Start of Study text

WHO and Electric Utilities: A Partnership on EMFs
As members of the WHO Task Group make their way to Geneva for next week’s meeting to complete its Environmental Health Criteria (EHC) document on power-frequency EMFs, new information has emerged showing that the electric utility industry has played a major role at every stage of developing the review document.
Microwave News has learned that Mike Repacholi, the head of the WHO EMF project, recruited utility representatives to help write the original draft of the document and later asked them to review the completed draft. Then, as we reported last week, Repacholi invited eight utility representatives to attend next week’s task group meeting —the only observers who were invited (see our September 22 post). The task group and the industry observers will assemble at a WHO conference room in Geneva on Monday, October 3 to recommend exposure limits.
Documents show that Leeka Kheifets played a central role in drafting the EHC document. Kheifets has had a long relationship with EPRI, the research arm of the electric utility industry. She worked for EPRI before becoming Repacholi’s assistant in Geneva. Now, back in California, Kheifets recently disclosed to the British Medical Journal that she “works with the Electric Power Research Institute... and consults with utilities.” Among those who collaborated with Kheifets on the EHC document include: Gabor Mezei, also of EPRI, Jack Sahl of Southern California Edison, the U.S. utility and John Swanson of National Grid, the U.K. utility.
Repacholi sent a draft of the EHC out for review in early July. Among those asked for comments were:
• William Bailey, Exponent Inc., U.S.
• Federation of Electric Power Companies of Japan (FEPC)
• Kent Jaffa, Pacificorp, U.S.
• Michel Plante, Hydro-Quebec, Canada
• Utility Health Sciences Group (USHG), U.S.
To be sure, a number of independent researchers were also participated, but it is highly unusual, if not unprecedented, for a WHO health document to be reviewed by so many with such strong ties to the affected industry.
Not surprisingly, most of the industry comments seek to downplay potential health risks.
Here for example is an excerpt from those filed by Plante on the epidemiology chapter:
“The whole section on cancer seems more like a desperate attempt to maintain some positive statistical association from epidemiological studies alive than a factual and honest presentation of arguments both, for and against, carcinogenicity.”
Plante, who will sit in on the weeklong deliberations at Repacholi’s invitation, has been assigned to the epidemiology working group, where he will no doubt continue to maintain that the link between EMFs and childhood leukemia is inconsequential.
Plante has played a villainous role in the EMF controversy. A decade ago, he was involved in stopping work on an epidemiological study on possible EMF cancer risks to electric utility workers. The Canadian-French study was the first —and the last— to investigate whether exposure to high-frequency transients could lead the cancer. The multi-million dollar study, published in the November 1, 1994 issue of the American Journal of Epidemiology was considered, at the time, a landmark event. The research team led by Ben Armstrong and Gilles Thériault of McGill University found strong cancer risks as well as dose-response. Members of the EMF community were excited by the results and looked forward to follow-up efforts. But, Plante worked with others at Hydro-Quebec to shut down the McGill project by forcing Thériault to return the data he and the others had painstakingly collected (see MWN, N/D94). Thériault was never allowed near it again.

End of Study text
Start of Data

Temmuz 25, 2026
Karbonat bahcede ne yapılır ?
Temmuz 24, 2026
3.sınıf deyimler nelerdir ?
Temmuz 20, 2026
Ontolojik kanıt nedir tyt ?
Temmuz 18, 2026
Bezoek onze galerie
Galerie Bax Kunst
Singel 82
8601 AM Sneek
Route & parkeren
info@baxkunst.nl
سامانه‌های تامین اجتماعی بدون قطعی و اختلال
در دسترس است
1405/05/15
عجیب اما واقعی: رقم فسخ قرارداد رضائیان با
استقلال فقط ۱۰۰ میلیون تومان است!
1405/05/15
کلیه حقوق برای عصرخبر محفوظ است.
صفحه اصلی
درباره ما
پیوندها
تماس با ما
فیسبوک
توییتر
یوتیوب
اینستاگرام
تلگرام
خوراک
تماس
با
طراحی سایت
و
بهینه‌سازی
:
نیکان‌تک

End of Data
Start of Data

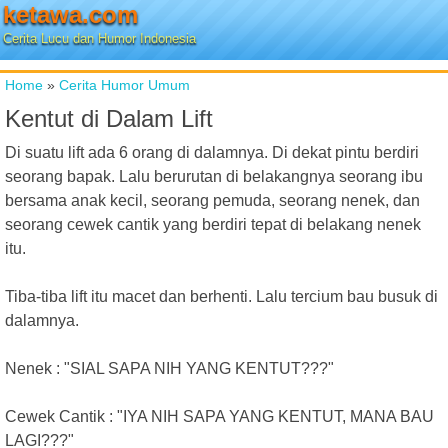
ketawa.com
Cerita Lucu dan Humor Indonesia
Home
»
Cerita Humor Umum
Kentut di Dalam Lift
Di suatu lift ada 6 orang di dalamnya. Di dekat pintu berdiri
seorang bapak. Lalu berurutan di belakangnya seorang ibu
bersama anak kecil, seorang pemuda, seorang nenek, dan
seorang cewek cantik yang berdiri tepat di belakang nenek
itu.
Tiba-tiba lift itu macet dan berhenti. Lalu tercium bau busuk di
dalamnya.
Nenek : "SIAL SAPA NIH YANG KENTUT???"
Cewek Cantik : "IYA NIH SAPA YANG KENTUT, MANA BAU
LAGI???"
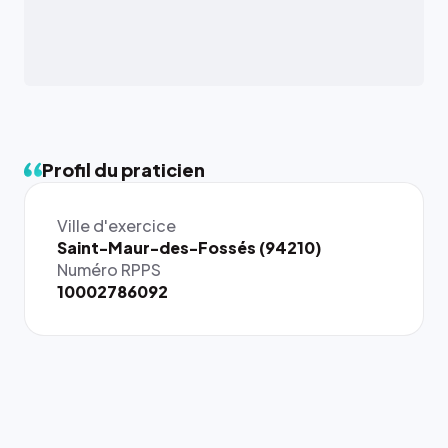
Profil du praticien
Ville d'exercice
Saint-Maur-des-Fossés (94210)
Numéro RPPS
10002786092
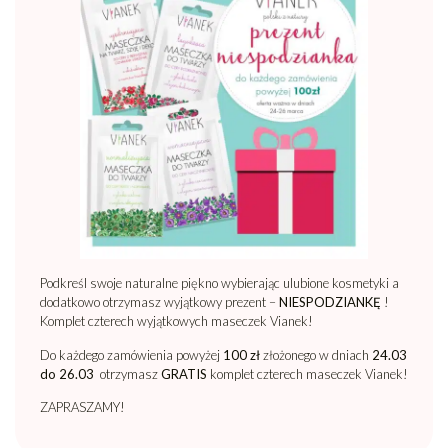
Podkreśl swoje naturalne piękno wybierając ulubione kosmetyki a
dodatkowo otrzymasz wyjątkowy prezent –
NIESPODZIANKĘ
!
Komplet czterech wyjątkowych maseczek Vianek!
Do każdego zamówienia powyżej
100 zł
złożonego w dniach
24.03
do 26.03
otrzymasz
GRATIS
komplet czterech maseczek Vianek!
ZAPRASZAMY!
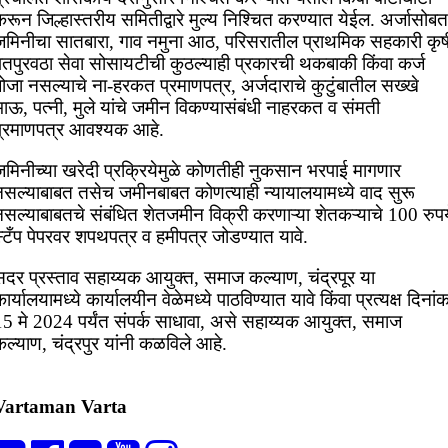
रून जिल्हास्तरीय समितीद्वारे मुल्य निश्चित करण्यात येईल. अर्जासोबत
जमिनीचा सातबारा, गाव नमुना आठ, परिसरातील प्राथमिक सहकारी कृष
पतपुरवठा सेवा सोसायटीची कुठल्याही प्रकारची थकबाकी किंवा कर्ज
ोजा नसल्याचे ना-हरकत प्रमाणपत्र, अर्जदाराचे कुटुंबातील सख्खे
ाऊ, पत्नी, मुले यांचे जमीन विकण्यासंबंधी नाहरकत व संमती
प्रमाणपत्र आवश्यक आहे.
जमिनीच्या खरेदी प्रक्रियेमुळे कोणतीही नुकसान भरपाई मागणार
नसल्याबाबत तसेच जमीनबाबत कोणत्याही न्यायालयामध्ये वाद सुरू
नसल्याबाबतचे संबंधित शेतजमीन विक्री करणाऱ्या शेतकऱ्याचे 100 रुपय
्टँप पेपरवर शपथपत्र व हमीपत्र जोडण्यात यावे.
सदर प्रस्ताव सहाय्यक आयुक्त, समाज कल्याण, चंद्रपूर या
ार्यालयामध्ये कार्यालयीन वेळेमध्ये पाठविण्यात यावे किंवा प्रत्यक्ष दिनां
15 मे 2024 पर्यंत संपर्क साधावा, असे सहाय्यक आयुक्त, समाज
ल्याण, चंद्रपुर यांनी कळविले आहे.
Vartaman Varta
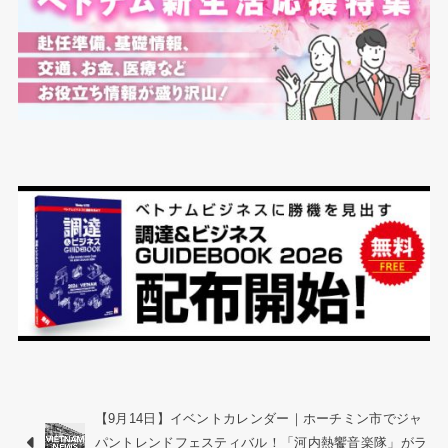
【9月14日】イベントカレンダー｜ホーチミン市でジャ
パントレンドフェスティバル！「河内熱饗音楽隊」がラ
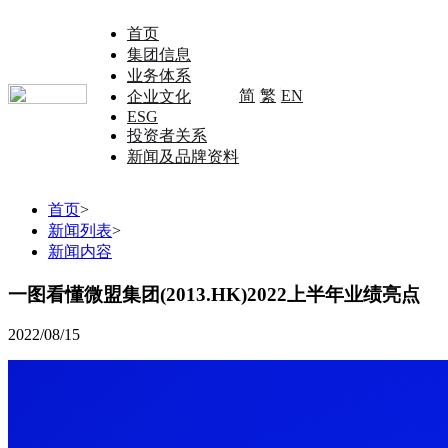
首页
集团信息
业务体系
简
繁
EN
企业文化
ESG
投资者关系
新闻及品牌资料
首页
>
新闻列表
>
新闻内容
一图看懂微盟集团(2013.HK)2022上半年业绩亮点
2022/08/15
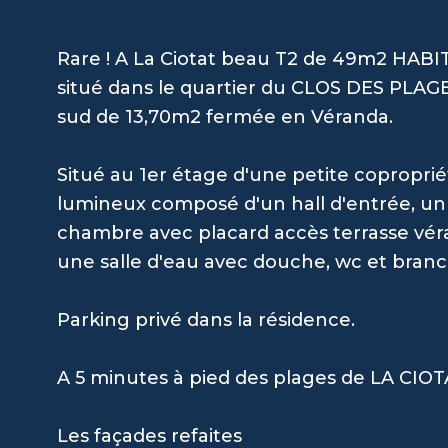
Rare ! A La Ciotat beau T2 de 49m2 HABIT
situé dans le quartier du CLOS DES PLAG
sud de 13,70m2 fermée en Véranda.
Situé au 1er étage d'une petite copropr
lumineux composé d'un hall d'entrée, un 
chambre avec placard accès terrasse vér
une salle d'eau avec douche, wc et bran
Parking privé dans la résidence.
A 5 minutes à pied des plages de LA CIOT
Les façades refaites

End of Data
Start of Data

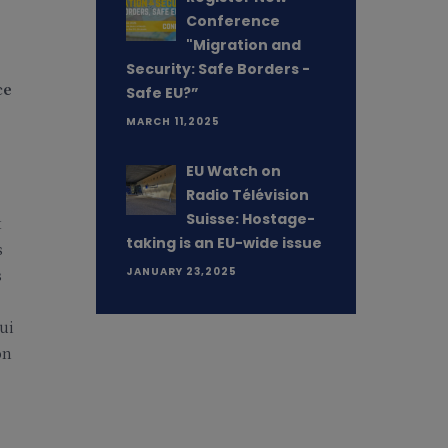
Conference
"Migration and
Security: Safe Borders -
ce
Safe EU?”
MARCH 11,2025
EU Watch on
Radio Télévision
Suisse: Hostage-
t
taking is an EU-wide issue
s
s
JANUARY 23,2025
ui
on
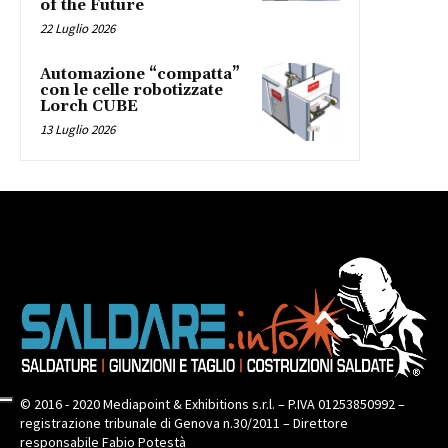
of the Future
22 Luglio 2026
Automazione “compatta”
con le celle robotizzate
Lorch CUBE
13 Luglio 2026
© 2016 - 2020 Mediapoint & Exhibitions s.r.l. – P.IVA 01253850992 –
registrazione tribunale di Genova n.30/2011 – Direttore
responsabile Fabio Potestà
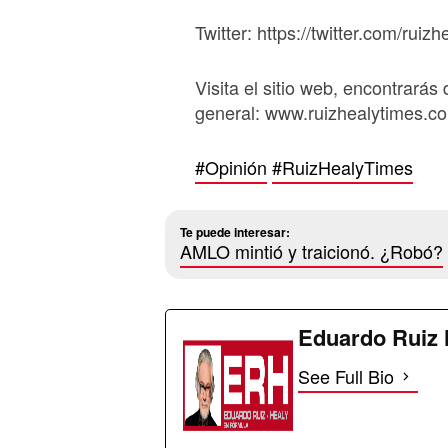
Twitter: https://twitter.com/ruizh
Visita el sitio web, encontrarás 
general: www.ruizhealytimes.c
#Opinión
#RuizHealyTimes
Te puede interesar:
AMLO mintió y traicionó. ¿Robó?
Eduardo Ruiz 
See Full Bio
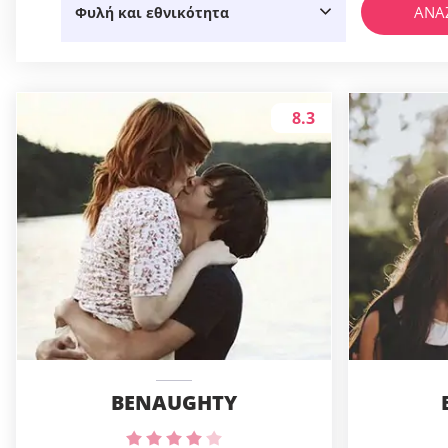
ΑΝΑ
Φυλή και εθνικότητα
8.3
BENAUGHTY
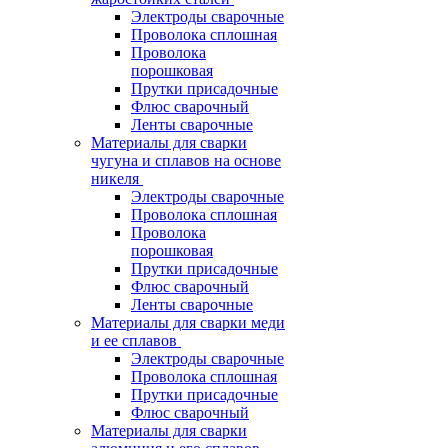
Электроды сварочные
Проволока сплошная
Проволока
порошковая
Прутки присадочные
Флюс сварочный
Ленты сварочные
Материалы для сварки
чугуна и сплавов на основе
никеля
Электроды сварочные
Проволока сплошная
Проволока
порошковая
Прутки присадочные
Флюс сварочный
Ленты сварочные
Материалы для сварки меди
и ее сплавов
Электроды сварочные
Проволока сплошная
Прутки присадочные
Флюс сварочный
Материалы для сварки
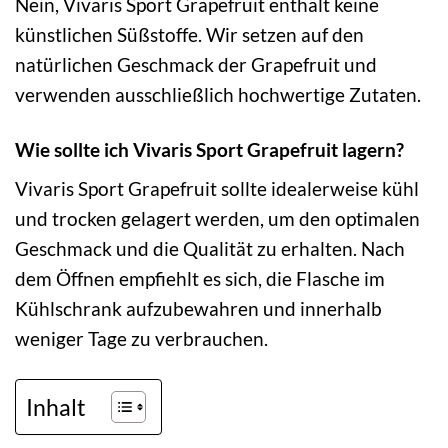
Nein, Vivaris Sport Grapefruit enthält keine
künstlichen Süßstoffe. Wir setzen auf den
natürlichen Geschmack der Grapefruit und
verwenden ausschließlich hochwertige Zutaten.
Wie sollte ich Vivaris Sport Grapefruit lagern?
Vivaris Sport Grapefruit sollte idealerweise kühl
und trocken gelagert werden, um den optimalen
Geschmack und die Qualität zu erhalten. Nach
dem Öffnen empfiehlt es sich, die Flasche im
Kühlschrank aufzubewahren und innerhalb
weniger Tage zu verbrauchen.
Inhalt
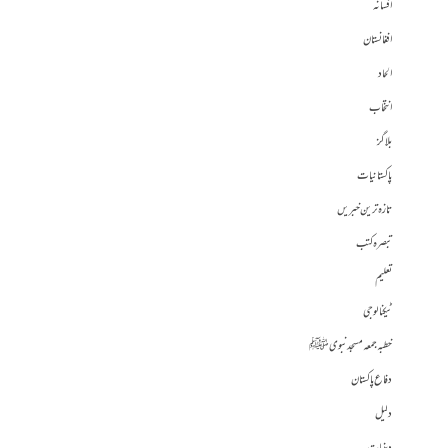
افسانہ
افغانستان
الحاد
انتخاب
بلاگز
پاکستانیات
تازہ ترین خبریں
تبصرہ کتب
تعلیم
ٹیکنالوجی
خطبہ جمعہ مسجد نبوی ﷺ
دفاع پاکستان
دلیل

End of Data

*Things to do:*
a) From the article on WHO and the utilities, list everyone it names as having been asked to comment on the draft sent out in early July.
b) Decide whether each statement agrees with the article on WHO and the utilities, giving yes or no and the exact words that decide it. (i) Kheifets worked for EPRI before she became Repacholi's assistant. (ii) Repacholi invited ten utility representatives to the task group meeting. (iii) The Canadian-French study appeared in the American Journal of Epidemiology in 1994.
c) Carry on the article on WHO and the utilities, beginning right after its final sentence.

*Responses by task:*
a)
William Bailey, Exponent Inc., U.S.
Federation of Electric Power Companies of Japan (FEPC)
Kent Jaffa, Pacificorp, U.S.
Michel Plante, Hydro-Quebec, Canada
Utility Health Sciences Group (USHG), U.S.

b)
(i) Yes: "She worked for EPRI before becoming Repacholi’s assistant in Geneva."
(ii) No: "Repacholi invited eight utility representatives to attend next week’s task group meeting"
(iii) Yes: "published in the November 1, 1994 issue of the American Journal of Epidemiology"

c)
Jack Sahl, another invited observer who will also sit in on the epidemiological working group, was a leading member of the UHSG for much of the 1990s. The USHG was the brainchild of Tom Watson, now of Watson & Renner, a law firm based in Washington. In the 1990s, all the major electric utilities in the U.S. —by one count, 76 participated — were members of the USHG. Watson was originally invited to attend next week’s meeting, but his invitation was later withdrawn. Still obscure is why Repacholi changed his mind and disinvited Watson.
It is not known who wrote the comments submitted by the USHG, but it is possible that every electric utility that is a member of the USHG was given the chance to review the WHO document and funnel its comments back to the WHO.
What is clear is that the USHG attempted to weaken the EHC document. For instance, while the draft states that, “evidence is increasing that magnetic fields could interact with DNA-damaging agents, at least in some cellular models,” the USHG suggested that for the “sake of clarity and balance... it would be useful to include... ‘Any such effects on DNA cannot, however, be considered as established’.”
USHG also proposed the following change in the chapter on protective measures: “It should also be pointed out that ‘redirecting facilities or redesigning electrical systems may be so expensive as to be inconsistent with the low-cost and no-cost steps typically viewed as prudent avoidance’.”
Nor was the USHG bashful about promoting the utility position, arguing:
“It would be useful for the summary to include a clear statement that the scientific research does not establish ELF EMF as a cause or contributing factor in any disease or adverse health effect, including cancer.”
Very useful to industry, indeed.
Thanks to Repacholi, the electric utility industry has been and continues to be a full partner in the writing of the EMF document —a document which will be the WHO’s official position on EMFs for years to come. The most disconcerting part of all is that no one at the WHO thinks he is doing anything wrong.